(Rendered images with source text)
----
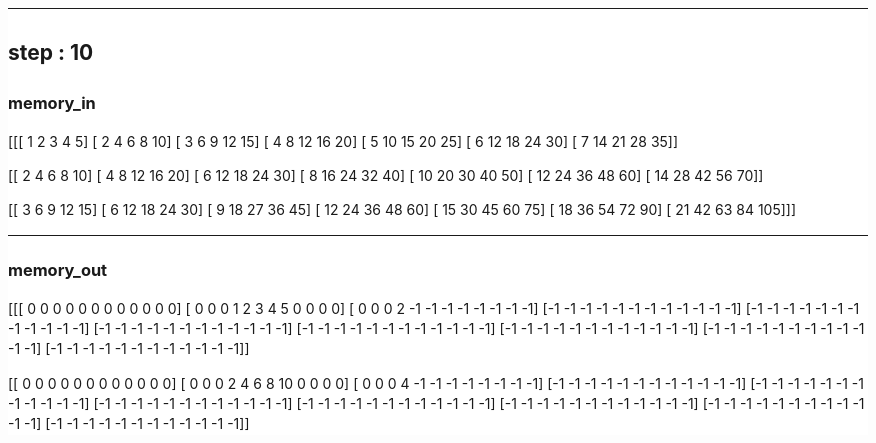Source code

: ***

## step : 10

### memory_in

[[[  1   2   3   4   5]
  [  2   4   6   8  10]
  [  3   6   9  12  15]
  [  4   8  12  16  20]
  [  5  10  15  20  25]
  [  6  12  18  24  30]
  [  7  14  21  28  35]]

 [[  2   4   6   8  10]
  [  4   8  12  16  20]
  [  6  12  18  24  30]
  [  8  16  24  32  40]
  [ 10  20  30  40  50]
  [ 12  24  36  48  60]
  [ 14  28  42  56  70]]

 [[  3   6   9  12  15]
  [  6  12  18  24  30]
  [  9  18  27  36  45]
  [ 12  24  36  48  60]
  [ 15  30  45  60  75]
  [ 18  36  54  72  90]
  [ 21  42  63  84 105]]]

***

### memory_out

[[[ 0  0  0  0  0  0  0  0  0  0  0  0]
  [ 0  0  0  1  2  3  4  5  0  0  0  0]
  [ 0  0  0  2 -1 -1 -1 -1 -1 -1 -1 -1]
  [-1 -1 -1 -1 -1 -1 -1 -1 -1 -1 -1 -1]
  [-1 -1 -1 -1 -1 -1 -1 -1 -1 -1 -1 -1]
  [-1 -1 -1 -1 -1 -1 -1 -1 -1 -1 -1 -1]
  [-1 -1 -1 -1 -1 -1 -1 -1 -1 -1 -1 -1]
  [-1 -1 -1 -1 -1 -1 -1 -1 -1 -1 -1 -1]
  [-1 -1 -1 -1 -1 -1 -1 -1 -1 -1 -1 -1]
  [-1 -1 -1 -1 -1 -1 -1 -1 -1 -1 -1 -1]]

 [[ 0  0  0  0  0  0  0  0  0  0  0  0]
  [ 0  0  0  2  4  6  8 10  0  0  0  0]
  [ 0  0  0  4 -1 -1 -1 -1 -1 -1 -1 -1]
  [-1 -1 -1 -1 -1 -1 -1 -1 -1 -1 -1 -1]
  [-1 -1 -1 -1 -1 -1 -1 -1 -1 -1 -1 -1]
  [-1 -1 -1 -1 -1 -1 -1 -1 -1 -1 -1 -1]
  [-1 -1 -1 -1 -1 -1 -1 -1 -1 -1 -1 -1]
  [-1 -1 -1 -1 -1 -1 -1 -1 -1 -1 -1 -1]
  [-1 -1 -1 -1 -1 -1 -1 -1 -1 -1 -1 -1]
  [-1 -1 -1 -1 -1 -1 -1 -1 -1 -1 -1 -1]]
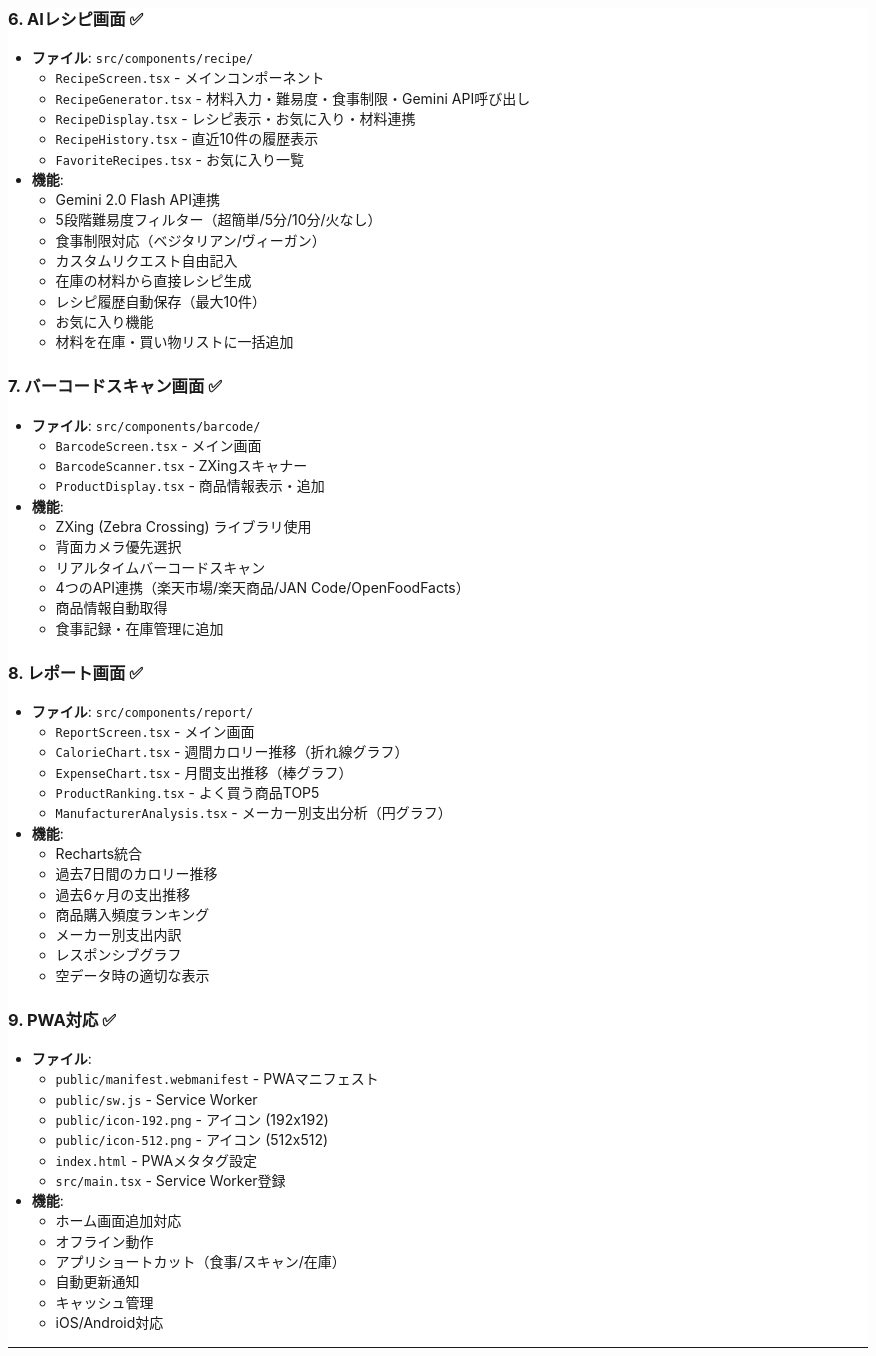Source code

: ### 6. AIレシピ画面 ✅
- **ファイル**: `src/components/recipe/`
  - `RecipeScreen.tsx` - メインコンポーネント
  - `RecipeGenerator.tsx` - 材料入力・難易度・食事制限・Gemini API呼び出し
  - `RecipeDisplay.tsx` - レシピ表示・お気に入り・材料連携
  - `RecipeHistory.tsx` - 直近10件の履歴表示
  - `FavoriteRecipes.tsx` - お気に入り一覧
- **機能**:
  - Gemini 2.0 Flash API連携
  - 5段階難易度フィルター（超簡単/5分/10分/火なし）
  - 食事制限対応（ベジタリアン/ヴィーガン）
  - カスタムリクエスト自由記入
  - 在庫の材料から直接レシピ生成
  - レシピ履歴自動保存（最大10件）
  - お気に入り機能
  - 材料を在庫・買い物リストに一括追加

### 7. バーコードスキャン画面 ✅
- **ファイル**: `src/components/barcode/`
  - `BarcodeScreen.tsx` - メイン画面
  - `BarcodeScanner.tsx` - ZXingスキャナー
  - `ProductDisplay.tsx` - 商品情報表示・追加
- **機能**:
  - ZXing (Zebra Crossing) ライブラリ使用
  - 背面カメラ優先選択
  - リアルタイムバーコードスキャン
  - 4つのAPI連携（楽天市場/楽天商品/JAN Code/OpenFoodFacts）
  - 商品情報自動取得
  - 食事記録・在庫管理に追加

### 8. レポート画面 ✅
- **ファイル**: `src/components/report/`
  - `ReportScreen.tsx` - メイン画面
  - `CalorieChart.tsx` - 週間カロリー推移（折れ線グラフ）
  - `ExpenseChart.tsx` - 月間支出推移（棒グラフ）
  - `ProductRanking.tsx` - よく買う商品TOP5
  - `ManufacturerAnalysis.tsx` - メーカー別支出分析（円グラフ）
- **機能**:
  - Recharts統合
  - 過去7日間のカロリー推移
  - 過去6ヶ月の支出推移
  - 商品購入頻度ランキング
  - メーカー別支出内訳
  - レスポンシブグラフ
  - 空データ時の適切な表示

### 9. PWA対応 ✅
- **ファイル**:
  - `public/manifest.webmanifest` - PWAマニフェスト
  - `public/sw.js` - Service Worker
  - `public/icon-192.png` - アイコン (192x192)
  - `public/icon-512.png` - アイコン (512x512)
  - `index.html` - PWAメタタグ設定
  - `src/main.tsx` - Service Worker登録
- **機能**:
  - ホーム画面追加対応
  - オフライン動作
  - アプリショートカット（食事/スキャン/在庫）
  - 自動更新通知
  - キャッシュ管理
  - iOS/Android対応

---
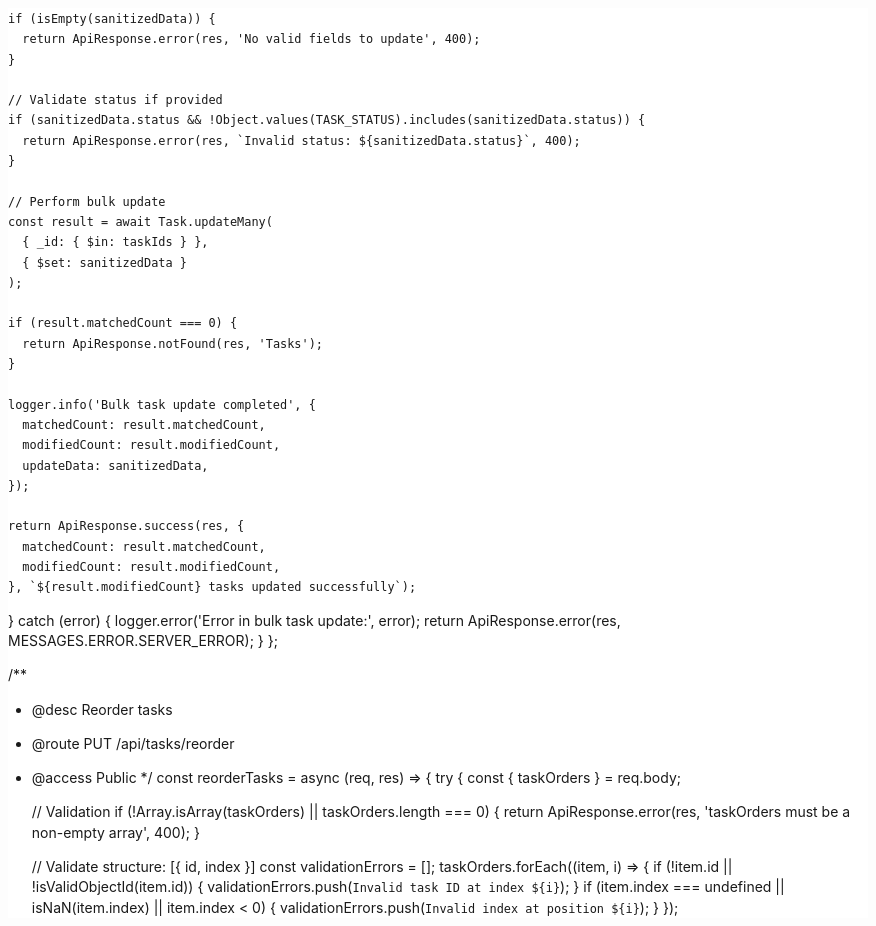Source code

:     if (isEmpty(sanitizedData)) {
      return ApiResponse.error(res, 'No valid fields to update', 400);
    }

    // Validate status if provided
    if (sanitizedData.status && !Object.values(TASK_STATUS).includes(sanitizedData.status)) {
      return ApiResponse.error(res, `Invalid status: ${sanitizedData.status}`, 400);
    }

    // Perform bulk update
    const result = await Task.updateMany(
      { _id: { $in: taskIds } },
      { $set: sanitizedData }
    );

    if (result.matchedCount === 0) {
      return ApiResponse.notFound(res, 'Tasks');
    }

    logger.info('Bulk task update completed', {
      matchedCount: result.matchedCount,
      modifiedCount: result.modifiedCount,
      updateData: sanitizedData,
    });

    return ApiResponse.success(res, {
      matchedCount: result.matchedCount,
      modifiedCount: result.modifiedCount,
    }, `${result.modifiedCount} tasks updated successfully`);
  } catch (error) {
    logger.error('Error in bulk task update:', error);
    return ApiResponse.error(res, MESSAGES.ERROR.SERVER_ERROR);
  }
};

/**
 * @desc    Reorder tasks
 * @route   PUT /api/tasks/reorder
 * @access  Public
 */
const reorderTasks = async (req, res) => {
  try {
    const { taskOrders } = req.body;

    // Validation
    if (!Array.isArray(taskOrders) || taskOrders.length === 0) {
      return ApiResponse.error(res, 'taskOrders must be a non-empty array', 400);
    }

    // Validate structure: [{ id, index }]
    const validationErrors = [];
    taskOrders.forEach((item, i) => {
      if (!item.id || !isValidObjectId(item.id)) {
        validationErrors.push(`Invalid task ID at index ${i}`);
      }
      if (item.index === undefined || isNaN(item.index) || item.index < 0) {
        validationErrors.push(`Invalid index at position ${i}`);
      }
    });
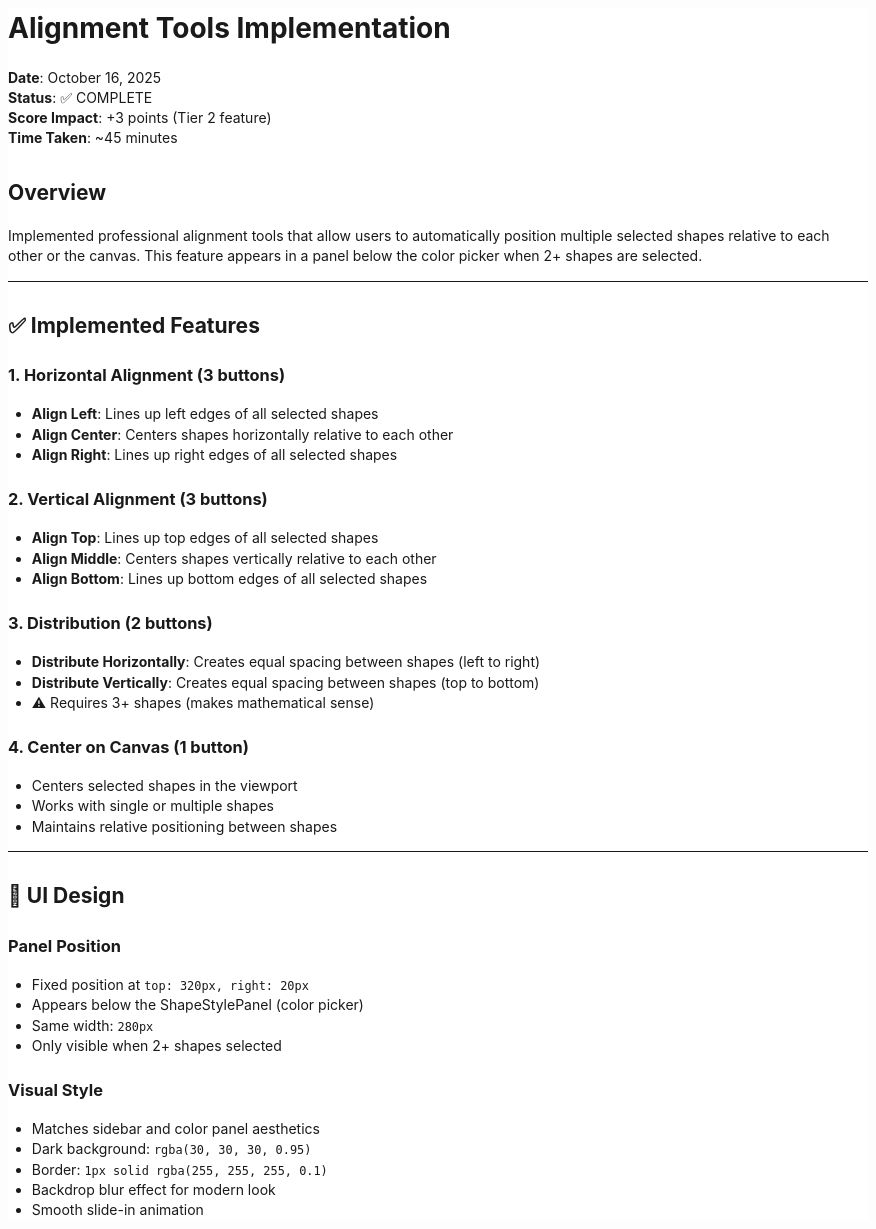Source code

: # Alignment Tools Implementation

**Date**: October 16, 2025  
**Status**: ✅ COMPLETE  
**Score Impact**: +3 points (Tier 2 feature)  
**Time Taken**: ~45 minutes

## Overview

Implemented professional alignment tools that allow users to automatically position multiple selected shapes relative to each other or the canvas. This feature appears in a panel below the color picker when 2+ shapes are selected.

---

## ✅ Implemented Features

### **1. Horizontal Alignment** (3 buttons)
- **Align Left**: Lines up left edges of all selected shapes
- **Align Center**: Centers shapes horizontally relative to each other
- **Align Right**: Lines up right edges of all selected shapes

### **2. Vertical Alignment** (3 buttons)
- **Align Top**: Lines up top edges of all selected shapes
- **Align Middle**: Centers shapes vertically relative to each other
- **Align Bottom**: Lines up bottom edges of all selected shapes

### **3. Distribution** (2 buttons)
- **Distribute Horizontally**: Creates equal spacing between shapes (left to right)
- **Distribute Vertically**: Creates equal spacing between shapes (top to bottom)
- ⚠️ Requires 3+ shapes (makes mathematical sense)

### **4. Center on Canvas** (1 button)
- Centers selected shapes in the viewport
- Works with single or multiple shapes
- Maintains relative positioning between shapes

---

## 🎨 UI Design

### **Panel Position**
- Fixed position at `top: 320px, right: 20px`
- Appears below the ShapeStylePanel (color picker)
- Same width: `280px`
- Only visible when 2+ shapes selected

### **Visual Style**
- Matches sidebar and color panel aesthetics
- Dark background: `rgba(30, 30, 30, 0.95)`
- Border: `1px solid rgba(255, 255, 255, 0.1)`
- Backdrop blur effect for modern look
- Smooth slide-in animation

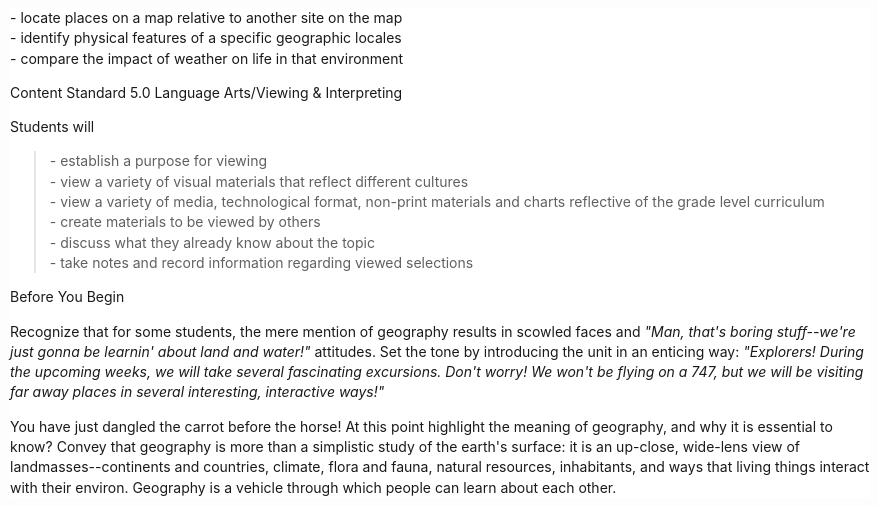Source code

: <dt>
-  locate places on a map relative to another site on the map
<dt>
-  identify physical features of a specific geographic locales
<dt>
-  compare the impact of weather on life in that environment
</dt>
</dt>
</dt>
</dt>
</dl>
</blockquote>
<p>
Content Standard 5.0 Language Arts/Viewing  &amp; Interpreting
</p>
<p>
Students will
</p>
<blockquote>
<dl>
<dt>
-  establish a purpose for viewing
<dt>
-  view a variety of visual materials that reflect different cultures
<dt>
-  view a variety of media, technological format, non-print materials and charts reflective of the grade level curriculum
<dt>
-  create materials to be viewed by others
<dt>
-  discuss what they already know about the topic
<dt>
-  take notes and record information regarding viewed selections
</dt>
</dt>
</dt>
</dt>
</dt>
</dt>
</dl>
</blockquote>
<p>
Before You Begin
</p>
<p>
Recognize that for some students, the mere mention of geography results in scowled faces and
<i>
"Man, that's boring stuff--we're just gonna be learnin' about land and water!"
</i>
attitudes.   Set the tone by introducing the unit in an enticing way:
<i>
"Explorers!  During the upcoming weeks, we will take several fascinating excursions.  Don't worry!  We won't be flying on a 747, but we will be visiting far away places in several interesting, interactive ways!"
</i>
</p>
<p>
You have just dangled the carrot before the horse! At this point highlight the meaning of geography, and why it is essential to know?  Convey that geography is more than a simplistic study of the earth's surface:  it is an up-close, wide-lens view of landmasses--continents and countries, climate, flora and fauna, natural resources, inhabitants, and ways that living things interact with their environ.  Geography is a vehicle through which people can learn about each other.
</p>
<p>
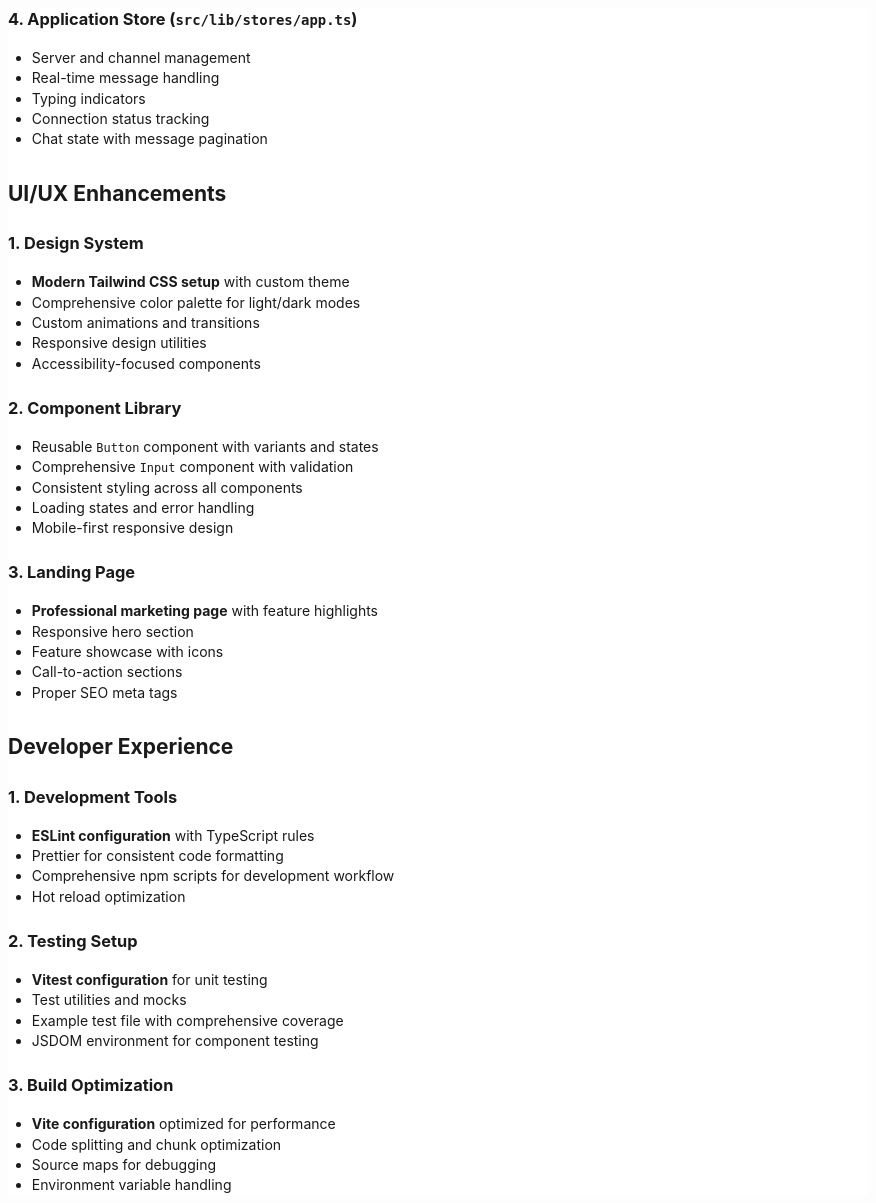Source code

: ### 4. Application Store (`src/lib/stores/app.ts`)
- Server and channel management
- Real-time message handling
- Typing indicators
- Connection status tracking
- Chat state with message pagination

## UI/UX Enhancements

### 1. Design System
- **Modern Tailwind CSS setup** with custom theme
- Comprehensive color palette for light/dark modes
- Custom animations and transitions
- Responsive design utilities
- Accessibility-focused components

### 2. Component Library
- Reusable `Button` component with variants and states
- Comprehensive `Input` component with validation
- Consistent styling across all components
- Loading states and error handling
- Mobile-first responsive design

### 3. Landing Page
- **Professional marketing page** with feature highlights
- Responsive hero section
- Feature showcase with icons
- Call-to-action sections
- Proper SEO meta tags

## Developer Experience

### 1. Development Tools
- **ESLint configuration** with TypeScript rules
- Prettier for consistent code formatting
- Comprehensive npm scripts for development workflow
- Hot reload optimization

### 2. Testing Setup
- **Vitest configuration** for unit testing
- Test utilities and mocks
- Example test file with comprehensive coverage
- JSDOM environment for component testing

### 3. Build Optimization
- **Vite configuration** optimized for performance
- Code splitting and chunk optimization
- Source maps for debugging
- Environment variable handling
----
__Problem statement__
Please express the lines of the data starting at the line that contains "## UI/UX Enhancements" and ending at the last line of the data as a Markdown table, with a "Row" column numbering each line and a "Line" column holding it, leaving out blank lines.

__Answer for the task__
| Row | Line |
|---|---|
| 1 | ## UI/UX Enhancements |
| 2 | ### 1. Design System |
| 3 | - **Modern Tailwind CSS setup** with custom theme |
| 4 | - Comprehensive color palette for light/dark modes |
| 5 | - Custom animations and transitions |
| 6 | - Responsive design utilities |
| 7 | - Accessibility-focused components |
| 8 | ### 2. Component Library |
| 9 | - Reusable `Button` component with variants and states |
| 10 | - Comprehensive `Input` component with validation |
| 11 | - Consistent styling across all components |
| 12 | - Loading states and error handling |
| 13 | - Mobile-first responsive design |
| 14 | ### 3. Landing Page |
| 15 | - **Professional marketing page** with feature highlights |
| 16 | - Responsive hero section |
| 17 | - Feature showcase with icons |
| 18 | - Call-to-action sections |
| 19 | - Proper SEO meta tags |
| 20 | ## Developer Experience |
| 21 | ### 1. Development Tools |
| 22 | - **ESLint configuration** with TypeScript rules |
| 23 | - Prettier for consistent code formatting |
| 24 | - Comprehensive npm scripts for development workflow |
| 25 | - Hot reload optimization |
| 26 | ### 2. Testing Setup |
| 27 | - **Vitest configuration** for unit testing |
| 28 | - Test utilities and mocks |
| 29 | - Example test file with comprehensive coverage |
| 30 | - JSDOM environment for component testing |
| 31 | ### 3. Build Optimization |
| 32 | - **Vite configuration** optimized for performance |
| 33 | - Code splitting and chunk optimization |
| 34 | - Source maps for debugging |
| 35 | - Environment variable handling |